** TEXT PROVIDED follows **

Zombie Logic

In 1969, philosopher Henry Veatch wrote a book called Two Logics: The Conflict Between Classical and Neo-Analytic Philosophy. It scandalized the philosophical establishment of the day.

The book challenged the underlying assumptions behind the new logic that had been taught in colleges and universities for over fifty years. The issues addressed in the book were complex, but the main issue was clear: There was a difference between modern and classical logic, and this difference constituted a clash of worldviews.

Most people who have been to college have encountered modern logic somewhere along the way, usually in a mathematics class. While traditional or classical logic sticks close to human language, modern logic favors formulations such as “P ⊃ Q” (which means “If P, then Q”), “P ∨ Q” (“Either P or Q”), and “P ∧ Q” (“P and Q”).

In practice, the systems look very different. The symbolic, mathematical look of modern logic is a striking contrast to the traditional logic’s emphasis of ordinary human language. It was Veatch’s point that the difference between the two systems was not just cosmetic—that, in fact, modern logic reflects a particular worldview, one much different than that assumed by traditional logic.

Modern logic was a product of the logical positivism that became popular in the 1920s through the work of Bertrand Russell, Ludwig Wittgenstein, and A. J. Ayer (this was the “neo-analytic philosophy” of Veatch’s title).
In one sense, logical positivism was an outworking in philosophy of the religion of science—the idea that the only legitimate avenue to truth was through either mathematics or natural science. In the case of the positivists, this took the form of the belief that the only logically meaningful statements were either statements that were true by definition or statements that could be empirically verified.

Under this belief, a statement like “A bachelor is an unmarried male” is logically meaningful because it is true by definition. And the statement “All crows are black” is logically meaningful because it can be checked out scientifically. But the statement “God exists” is not logically meaningful because it is neither true by definition nor can it be empirically verified. The statement “God exists,” in other words, is neither true nor false: It is simply meaningless.

** End of TEXT PROVIDED **
** DATASET CONTENT follows **

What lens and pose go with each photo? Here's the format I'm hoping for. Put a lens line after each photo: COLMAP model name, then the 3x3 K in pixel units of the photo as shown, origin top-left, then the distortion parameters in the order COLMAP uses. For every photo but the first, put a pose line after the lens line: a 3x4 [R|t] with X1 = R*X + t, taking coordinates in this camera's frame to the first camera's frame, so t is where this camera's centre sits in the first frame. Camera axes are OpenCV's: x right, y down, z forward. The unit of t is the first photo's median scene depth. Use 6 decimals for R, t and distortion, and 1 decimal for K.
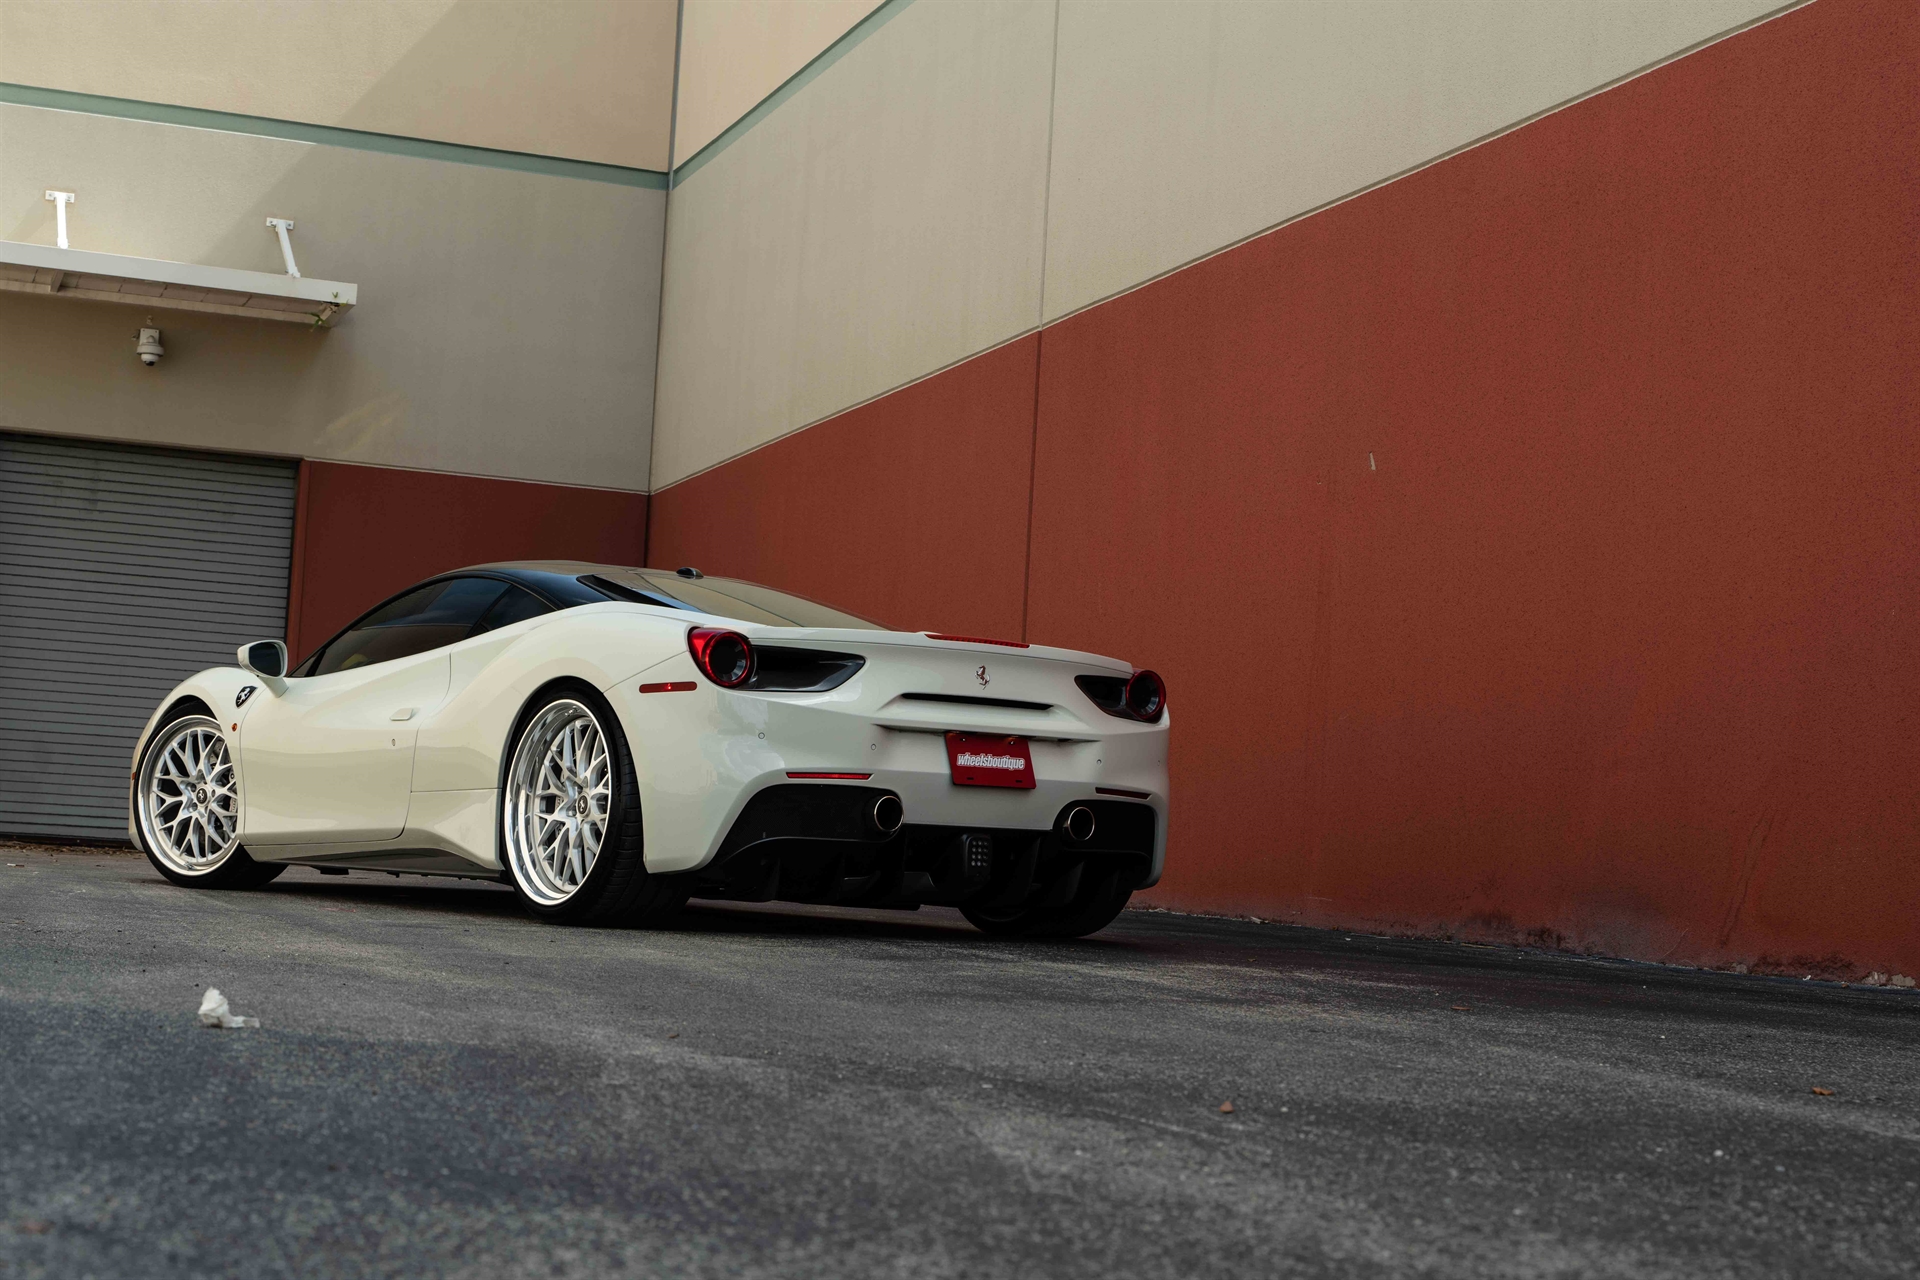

** End of DATASET CONTENT **

**REQUIREMENT 1**
In the text on modern and classical logic, which three philosophers are named as the source of the logical positivism that became popular in the 1920s?
**REQUIREMENT 2**
Continue the text on modern and classical logic from the point where it stops.

**ANSWER AREA 1**
Bertrand Russell, Ludwig Wittgenstein, and A. J. Ayer.

**ANSWER AREA 2**
It was this view of meaning and language that flowed into the development of modern logic. Its central manifesto was the book Principia Mathematica, written by Bertrand Russell and Alfred North Whitehead, a book that became required reading in philosophy programs until the late twentieth century. And lurking in the authorial background was Wittgenstein, whose book Tractatus Logico-Philosophicus had infiltrated the thinking of the two authors.

The Tractatus, as it came to be known, cast a sterile and frightening vision of a world bereft of meaning and purpose. “The world,” said Wittgenstein, “is everything that is the case.” In other words, the only meaning in the world is formal logical meaning, which consists exclusively of definitional and scientific truths as they are expressed in logical propositions.

For the logical positivists, truth was merely a property of propositions. Under this philosophical regime, “truth” became “truth value”—the assigning to a statement of either a “T” (True) or an “F” (False). In fact, it was Wittgenstein who invented “truth tables,” a mechanism of modern logic whereby the truth or falsity of a statement could be determined solely on the basis of the truth value of its components.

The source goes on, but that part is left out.